Retype exactly, and only, the lines from the one that contains "2 Implementation Agent" through the final line of the entries.

Entries supplied ::
######

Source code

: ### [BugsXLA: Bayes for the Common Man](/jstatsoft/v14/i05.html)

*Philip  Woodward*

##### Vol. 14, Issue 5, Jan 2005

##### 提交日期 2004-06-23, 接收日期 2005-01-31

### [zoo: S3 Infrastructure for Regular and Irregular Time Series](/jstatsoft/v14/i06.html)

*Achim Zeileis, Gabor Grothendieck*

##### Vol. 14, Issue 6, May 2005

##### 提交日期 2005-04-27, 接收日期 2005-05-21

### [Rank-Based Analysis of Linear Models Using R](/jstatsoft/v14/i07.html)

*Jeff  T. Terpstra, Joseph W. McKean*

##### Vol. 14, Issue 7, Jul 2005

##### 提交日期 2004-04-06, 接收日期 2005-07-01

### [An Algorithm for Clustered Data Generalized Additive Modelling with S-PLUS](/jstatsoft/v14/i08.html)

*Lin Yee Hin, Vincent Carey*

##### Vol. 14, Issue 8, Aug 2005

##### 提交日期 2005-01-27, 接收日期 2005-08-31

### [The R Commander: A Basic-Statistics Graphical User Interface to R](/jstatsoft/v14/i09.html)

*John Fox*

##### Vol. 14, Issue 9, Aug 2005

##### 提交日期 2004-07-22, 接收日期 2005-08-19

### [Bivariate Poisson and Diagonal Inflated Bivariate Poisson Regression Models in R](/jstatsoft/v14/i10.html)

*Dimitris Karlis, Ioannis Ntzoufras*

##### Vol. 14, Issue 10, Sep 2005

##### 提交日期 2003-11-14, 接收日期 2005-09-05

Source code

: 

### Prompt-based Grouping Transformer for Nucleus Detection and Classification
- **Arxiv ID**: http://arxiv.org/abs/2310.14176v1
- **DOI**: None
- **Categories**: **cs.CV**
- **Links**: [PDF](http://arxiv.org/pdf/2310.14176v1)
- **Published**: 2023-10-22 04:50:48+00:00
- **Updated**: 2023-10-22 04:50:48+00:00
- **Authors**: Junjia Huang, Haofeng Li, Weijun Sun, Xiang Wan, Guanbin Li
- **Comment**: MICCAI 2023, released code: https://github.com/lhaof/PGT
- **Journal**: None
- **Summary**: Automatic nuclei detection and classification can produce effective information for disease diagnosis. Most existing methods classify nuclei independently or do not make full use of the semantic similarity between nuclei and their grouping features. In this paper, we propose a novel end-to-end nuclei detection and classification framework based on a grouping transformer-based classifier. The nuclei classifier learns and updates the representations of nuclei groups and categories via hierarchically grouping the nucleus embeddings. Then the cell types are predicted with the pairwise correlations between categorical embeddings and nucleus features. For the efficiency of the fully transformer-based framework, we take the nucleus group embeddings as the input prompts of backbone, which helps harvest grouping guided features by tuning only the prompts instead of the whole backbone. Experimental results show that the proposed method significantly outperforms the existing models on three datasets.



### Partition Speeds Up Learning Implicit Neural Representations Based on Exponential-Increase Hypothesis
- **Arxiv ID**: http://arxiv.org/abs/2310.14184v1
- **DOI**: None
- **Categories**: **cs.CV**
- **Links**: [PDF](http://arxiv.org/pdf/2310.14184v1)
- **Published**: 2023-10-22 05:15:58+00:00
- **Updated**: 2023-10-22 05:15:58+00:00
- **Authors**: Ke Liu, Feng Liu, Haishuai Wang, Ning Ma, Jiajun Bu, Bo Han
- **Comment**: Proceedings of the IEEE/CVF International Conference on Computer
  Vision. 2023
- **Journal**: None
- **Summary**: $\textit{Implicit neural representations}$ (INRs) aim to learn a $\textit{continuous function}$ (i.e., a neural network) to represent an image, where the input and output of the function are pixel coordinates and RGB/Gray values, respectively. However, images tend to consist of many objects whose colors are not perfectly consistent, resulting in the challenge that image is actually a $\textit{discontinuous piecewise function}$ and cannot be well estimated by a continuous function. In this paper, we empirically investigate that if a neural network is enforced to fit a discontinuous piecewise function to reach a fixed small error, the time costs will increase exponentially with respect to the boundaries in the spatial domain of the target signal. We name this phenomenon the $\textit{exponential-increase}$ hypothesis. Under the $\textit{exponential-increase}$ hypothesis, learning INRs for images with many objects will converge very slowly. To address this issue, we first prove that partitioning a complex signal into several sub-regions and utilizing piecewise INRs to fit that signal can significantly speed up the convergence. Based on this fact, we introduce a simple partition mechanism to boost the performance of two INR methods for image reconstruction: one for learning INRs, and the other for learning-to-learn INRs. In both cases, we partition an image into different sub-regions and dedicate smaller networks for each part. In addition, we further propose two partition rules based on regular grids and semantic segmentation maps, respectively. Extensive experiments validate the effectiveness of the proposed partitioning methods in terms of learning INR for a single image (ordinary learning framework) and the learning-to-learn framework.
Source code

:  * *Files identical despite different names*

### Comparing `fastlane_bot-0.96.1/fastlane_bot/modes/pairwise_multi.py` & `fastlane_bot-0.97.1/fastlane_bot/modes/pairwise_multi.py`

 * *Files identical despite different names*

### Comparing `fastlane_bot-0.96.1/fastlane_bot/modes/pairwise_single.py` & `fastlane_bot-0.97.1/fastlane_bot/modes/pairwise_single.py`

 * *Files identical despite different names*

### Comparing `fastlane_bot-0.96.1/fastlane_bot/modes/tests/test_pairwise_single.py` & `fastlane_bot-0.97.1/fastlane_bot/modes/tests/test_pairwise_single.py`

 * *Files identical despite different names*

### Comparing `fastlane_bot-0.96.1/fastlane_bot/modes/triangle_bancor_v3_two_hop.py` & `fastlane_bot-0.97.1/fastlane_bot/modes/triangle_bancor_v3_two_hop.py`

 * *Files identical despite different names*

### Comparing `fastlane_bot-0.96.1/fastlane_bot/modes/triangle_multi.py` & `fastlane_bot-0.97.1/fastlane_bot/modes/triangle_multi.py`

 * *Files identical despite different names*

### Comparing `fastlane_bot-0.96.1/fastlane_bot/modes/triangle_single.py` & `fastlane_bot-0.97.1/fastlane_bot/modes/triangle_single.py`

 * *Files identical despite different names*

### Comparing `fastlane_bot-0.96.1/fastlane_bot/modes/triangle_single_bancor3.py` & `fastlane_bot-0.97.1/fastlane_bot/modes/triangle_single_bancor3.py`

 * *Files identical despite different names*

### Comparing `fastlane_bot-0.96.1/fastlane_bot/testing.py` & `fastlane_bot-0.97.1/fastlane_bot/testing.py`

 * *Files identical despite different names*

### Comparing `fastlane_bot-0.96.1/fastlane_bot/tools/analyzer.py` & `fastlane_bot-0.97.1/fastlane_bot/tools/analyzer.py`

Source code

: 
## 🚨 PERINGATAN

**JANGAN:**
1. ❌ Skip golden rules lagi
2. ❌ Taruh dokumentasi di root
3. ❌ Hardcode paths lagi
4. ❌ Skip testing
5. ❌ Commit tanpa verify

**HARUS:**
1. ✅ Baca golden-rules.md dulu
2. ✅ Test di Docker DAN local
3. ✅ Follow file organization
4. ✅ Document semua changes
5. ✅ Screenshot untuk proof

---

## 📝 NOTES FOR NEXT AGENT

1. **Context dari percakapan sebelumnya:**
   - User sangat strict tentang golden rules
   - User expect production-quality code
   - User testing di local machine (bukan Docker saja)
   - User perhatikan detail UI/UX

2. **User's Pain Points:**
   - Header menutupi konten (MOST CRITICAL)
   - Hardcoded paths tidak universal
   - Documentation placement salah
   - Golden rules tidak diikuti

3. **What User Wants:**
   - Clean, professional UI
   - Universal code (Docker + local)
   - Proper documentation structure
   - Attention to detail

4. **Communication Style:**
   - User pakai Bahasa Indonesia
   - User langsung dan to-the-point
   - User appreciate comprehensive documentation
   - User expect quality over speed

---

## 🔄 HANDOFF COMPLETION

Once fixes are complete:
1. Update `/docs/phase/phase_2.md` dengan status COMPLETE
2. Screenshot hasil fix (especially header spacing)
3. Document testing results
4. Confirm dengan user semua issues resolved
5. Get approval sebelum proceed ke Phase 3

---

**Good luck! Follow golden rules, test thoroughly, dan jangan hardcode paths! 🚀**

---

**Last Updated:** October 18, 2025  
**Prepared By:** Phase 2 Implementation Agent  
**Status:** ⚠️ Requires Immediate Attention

######

The completed task ::
**Prepared By:** Phase 2 Implementation Agent  
**Status:** ⚠️ Requires Immediate Attention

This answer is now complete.